Её отец, Юний Силан, не плакал — не потому что был старым и сильным римским сенатором, а потому что был взбешён потерей мерещившейся власти. Он поставил всё на этот брак и наследника, который от него родится, и увлёк этим планом большинство сенаторов. А теперь больше не был опекуном Гая и смотрел на него со злобой.
Врачи, после смерти вскрывшие живот, сказали, что это был прекрасный мальчуган, который мог бы когда-нибудь стать императором. Все собрались посмотреть на него, умытого и спелёнатого, с приоткрытым ротиком, искавшим и не нашедшим воздуха. На роскошный, напитанный благовониями погребальный костёр его положили рядом с истерзанным телом его ненужной и невинной матери.
— Я думал назвать его Антоний Цезарь Германик, — пробормотал Гай, и слышавшие его удивились такому выбору.
Он спрашивал себя, могли ли зародиться какие-то мысли в этой крохотной головке.
«На кого был бы похож его ум? На импульсивный, полнокровный, саморазрушительный ум великодушного Марка Антония? Или на чистый, уравновешенный, уверенный Германика?»
Старый Тиберий на Капри хранил молчание. Возможно, он был не очень разочарован, так как несколько месяцев с беспокойством и раздражением наблюдал амбициозное рвение и назойливость сенатора Силана.
Сенатор долго смотрел на поистине императорский погребальный костёр, на дым своей власти. Не было ни ветерка, и костёр горел невыносимо долго. Серторий Макрон тоже смотрел, нахмурившись сильнее, чем предполагала его роль, так как этот брак был задуман им и этот мёртвый младенец — ради него пожертвовали матерью, которую, возможно, удалось бы спасти, по запоздалому признанию неосмотрительного врача, — драгоценный потомок Августа, Марка Антония, Германика и самого Юлия Цезаря, оказался бы на последующие десятилетия в его с Силаном руках.
Костёр догорел и погас. Ещё тёплый прах лежавших на нём тщательно собрали и, смешав, поместили в бронзовую урну. А на следующее утро Тиберий вызвал Гая на Капри. Защита рухнула, и его будущее было теперь совершенно непредсказуемым.
В театральной и бесстрастной грандиозности виллы Юпитера Тиберий периодически исчезал на несколько часов или несколько дней в недоступных закоулках. Гонцам, послам, трибунам, префектам и проконсулам на материке приходилось дожидаться знака, что он готов их принять.
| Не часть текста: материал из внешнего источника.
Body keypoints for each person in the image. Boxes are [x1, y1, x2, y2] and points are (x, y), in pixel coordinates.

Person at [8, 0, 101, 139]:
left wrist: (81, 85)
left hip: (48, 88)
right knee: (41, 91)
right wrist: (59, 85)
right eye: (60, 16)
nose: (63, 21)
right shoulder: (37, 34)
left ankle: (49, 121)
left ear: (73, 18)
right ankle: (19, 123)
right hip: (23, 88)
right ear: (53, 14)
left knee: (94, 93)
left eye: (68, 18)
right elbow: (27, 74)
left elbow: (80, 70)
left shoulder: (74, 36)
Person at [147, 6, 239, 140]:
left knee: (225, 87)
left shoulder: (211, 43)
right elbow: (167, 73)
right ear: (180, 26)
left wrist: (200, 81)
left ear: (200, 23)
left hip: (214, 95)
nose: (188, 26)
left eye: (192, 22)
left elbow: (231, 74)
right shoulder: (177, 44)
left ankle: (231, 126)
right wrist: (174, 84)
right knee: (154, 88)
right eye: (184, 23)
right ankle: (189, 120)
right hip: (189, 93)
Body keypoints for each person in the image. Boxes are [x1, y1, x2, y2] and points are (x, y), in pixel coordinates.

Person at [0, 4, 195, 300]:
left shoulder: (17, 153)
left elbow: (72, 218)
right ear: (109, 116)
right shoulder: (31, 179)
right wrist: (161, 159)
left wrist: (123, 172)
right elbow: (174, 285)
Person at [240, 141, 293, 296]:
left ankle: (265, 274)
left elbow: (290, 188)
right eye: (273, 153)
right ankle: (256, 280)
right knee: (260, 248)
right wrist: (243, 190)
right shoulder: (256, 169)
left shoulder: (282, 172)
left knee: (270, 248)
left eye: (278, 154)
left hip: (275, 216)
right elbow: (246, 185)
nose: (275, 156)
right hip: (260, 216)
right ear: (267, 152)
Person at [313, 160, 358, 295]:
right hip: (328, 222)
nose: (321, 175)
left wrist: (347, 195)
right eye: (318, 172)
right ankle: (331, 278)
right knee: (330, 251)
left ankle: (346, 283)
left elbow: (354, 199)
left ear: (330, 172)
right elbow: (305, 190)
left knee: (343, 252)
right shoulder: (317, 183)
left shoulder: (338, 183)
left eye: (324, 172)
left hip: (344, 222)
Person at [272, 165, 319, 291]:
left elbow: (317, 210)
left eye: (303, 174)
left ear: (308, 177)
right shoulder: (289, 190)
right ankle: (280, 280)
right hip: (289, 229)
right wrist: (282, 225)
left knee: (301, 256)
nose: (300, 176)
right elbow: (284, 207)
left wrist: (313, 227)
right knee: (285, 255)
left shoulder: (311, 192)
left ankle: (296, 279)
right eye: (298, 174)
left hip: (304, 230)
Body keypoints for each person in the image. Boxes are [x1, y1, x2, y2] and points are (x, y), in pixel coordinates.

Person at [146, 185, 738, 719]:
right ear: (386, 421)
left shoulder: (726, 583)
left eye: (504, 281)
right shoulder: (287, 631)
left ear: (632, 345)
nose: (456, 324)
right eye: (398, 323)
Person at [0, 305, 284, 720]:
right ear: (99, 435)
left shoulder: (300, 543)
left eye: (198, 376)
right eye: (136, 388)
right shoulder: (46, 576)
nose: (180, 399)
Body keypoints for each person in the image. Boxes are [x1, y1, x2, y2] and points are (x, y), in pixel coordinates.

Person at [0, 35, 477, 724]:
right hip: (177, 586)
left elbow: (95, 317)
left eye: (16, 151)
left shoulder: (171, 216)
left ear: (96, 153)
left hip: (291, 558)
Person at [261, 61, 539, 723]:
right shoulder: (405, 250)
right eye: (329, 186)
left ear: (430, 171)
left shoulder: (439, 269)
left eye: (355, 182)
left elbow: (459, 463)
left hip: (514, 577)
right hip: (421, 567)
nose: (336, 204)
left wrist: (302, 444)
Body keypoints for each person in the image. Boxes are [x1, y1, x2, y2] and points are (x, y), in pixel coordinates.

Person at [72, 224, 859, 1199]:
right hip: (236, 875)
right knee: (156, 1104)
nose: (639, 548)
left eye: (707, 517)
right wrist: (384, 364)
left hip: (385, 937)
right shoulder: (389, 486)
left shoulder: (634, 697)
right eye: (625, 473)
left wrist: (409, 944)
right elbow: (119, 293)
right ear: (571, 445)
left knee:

В такие времена виллой овладевали слухи и нервное беспокойство. Говорили про тайные галереи с разнузданно порнографическими фресками, про изящные рукописи с откровенно эротическими изобретениями Элефантиды (самой раскрепощённой и обладавшей самой богатой фантазией писательницы тех веков) и такими же откровенными иллюстрациями; про ложе, над которым возвышалась знаменитая картина Аталанты с Мелеагром, стоившая — по преувеличенным слухам — миллион сестерциев; про маленькие залы, где собирались немногие допущенные для коллективных эротических игр с юными рабами; про высеченный в скале вычурный бассейн, достаточно глубокий, чтобы пускать туда мальчиков побарахтаться. «Купается со своими рыбками», — недобро усмехались придворные. А некоторые лицемерно смягчали рассказы, говоря, что так же вели себя и Сократ, и Платон, и Алкивиад, и Александр.
Про Тиберия говорили, что он старый закоренелый педофил, не способный по-другому избавиться от своего извращённого прошлого. Его физическая деградация усиливалась, в своём пороке он предавался исключительно созерцанию и с яростью, переходящей в тревогу, зрительно и умственно стремился к возбудителям, которые бы вновь населили его праздное одиночество. Император приказывал своим юным партнёрам подолгу изображать перед ним самые непристойные и извращённые мифы древности.
— Культура всегда чему-то служит, — прокомментировал кто-то.
Но эти игры всё более тяготили и удручали его, и он не отказывался от них лишь потому, что больше у него не оставалось ничего, чтобы почувствовать себя живым.
Эти мальчики неожиданно появлялись, причудливо выряженные по большей части греческими или сирийскими персонажами, бесконтрольно шатались повсюду, и их поглощали эти комнаты, а потом так же внезапно их грузили на корабли и увозили.
— Грязные извращения Тиберия, — говорили моряки, а поскольку обычно чтение о скандале приносит больше удовлетворения, чем подробные исследования императорской генеалогии, и в то же время оно является мощным оружием ненависти, знаменитые писатели в последующие века не находили ничего лучше, чем на лексиконе Субуры[36]
описывать в своих высокопарных книгах сцены, которых в действительности никогда не видели.